--- Aufgabe 1 ---
Nennen Sie alle Sätze, die im Text über starke Gefühle im Aufzählungspunkt beginnend mit „Wollten wir etwas wissen“ als Antwort zitiert werden.
--- Aufgabe 2 ---
Aktualisieren Sie den Text über starke Gefühle zwischen „Starke Gefühle sind Emotionen, die“ und „Ungeduld gehören dazu.“ einschließlich. Ersetzen Sie dabei „Eifersucht“ durch „Scham“.

--- Vorliegender Text ---
□ □ □ □ □
Gesund & Satt

Starke Gefühle sind Emotionen, die plötzlich mein Ich beherrschen, die mich überwältigen und da sind. Wut, Zorn, Angst, Trauer, Liebe, Glück, Eifersucht, Neugier, Selbstbestimmung, Ungeduld gehören dazu.

Die meisten von uns haben in ihrer Kindheit gelernt, dass es nicht gut ist, starke Gefühle zu haben:

  • Haben wir geweint, wurden wir getröstet und mit Sätzen beruhigt: „Bis du heiratest, ist wieder gut“ oder „ein Indianer kennt keinen Schmerz“. Wir haben gelernt, den Schmerz zu unterdrücken und tapfer zu sein.
  • Haben wir uns als Kinder geärgert oder waren wütend über etwas, wurden wir ausgeschimpft und bestraft. „Geh in dein Zimmer und beruhig Dich. Wenn Du wieder normal bist, darfst kommen.“
  • Selbst wenn wir ausgelassen fröhlich waren, wurden wir ermahnt nicht so überdreht zu sein. Wie oft habe ich den Satz gehört: „Für ein Mädchen gehört es sich nicht so wild/überdreht zu sein.“
  • Wollten wir etwas wissen und haben nachgehackt, kam als Antwort: „Sei nicht so neugierig.“ „Das ist nix für kleine Kinder.“ „Wenn Du groß bist, wirst Du es verstehen.“
  • Und manchmal wurden wir bevormundet, etwas so zu machen, obwohl wir es gern anders machen würden. „Brauchst dich nicht aufregen. Solange du hier wohnst, machst du es, eine ich es will.“

 

Die Botschaft lautet jedes Mal:
Starke Gefühle sind nicht erwünscht. 

Wenn wir das unseren Kindern weitergeben, lernen auch sie, ihre Emotionen zu unterdrücken anstatt sie auszuleben.
□ □ □ □ □
[Daten zur räumlichen Verortung]
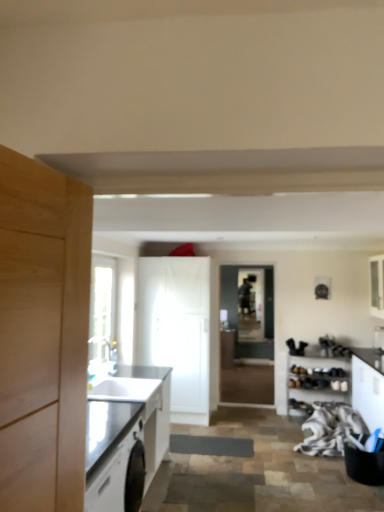
Question: Is white matte shoe rack at lower right, the 3th cabinetry in the right-to-left sequence, oriented away from matte black countertop at left, acting as the 5th cabinetry starting from the right?

Choices:
 (A) no
 (B) yes

Answer: (A)

Question: Considering the relative sizes of white matte shoe rack at lower right, the 3th cabinetry in the right-to-left sequence, and matte black countertop at left, positioned as the 1th cabinetry in left-to-right order, in the image provided, is white matte shoe rack at lower right, the 3th cabinetry in the right-to-left sequence, shorter than matte black countertop at left, positioned as the 1th cabinetry in left-to-right order,?

Choices:
 (A) no
 (B) yes

Answer: (B)

Question: From a real-world perspective, does white matte shoe rack at lower right, which appears as the 3th cabinetry when viewed from the left, stand above matte black countertop at left, positioned as the 1th cabinetry in left-to-right order?

Choices:
 (A) yes
 (B) no

Answer: (B)

Question: Can you confirm if white matte shoe rack at lower right, the 3th cabinetry in the right-to-left sequence, is smaller than matte black countertop at left, positioned as the 1th cabinetry in left-to-right order?

Choices:
 (A) no
 (B) yes

Answer: (B)

Question: From the image's perspective, is white matte shoe rack at lower right, which appears as the 3th cabinetry when viewed from the left, beneath matte black countertop at left, acting as the 5th cabinetry starting from the right?

Choices:
 (A) yes
 (B) no

Answer: (A)

Question: Is white matte shoe rack at lower right, the 3th cabinetry in the right-to-left sequence, thinner than matte black countertop at left, acting as the 5th cabinetry starting from the right?

Choices:
 (A) yes
 (B) no

Answer: (A)

Question: Is the position of matte black countertop at left, acting as the 5th cabinetry starting from the right, more distant than that of transparent glass door at center?

Choices:
 (A) yes
 (B) no

Answer: (B)

Question: Is matte black countertop at left, acting as the 5th cabinetry starting from the right, bigger than transparent glass door at center?

Choices:
 (A) no
 (B) yes

Answer: (B)

Question: From the image's perspective, is matte black countertop at left, positioned as the 1th cabinetry in left-to-right order, located above transparent glass door at center?

Choices:
 (A) yes
 (B) no

Answer: (B)

Question: From the image's perspective, is matte black countertop at left, positioned as the 1th cabinetry in left-to-right order, below transparent glass door at center?

Choices:
 (A) no
 (B) yes

Answer: (B)

Question: Is matte black countertop at left, acting as the 5th cabinetry starting from the right, shorter than transparent glass door at center?

Choices:
 (A) yes
 (B) no

Answer: (A)

Question: Considering the relative positions of matte black countertop at left, acting as the 5th cabinetry starting from the right, and transparent glass door at center in the image provided, is matte black countertop at left, acting as the 5th cabinetry starting from the right, in front of transparent glass door at center?

Choices:
 (A) no
 (B) yes

Answer: (B)

Question: Does matte black countertop at left, positioned as the 1th cabinetry in left-to-right order, have a greater height compared to white matte shoe rack at lower right, which appears as the 3th cabinetry when viewed from the left?

Choices:
 (A) yes
 (B) no

Answer: (A)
□ □ □ □ □
--- Antwortfeld 1 ---
„Sei nicht so neugierig.“
„Das ist nix für kleine Kinder.“
„Wenn Du groß bist, wirst Du es verstehen.“

--- Antwortfeld 2 ---
Starke Gefühle sind Emotionen, die plötzlich mein Ich beherrschen, die mich überwältigen und da sind. Wut, Zorn, Angst, Trauer, Liebe, Glück, Scham, Neugier, Selbstbestimmung, Ungeduld gehören dazu.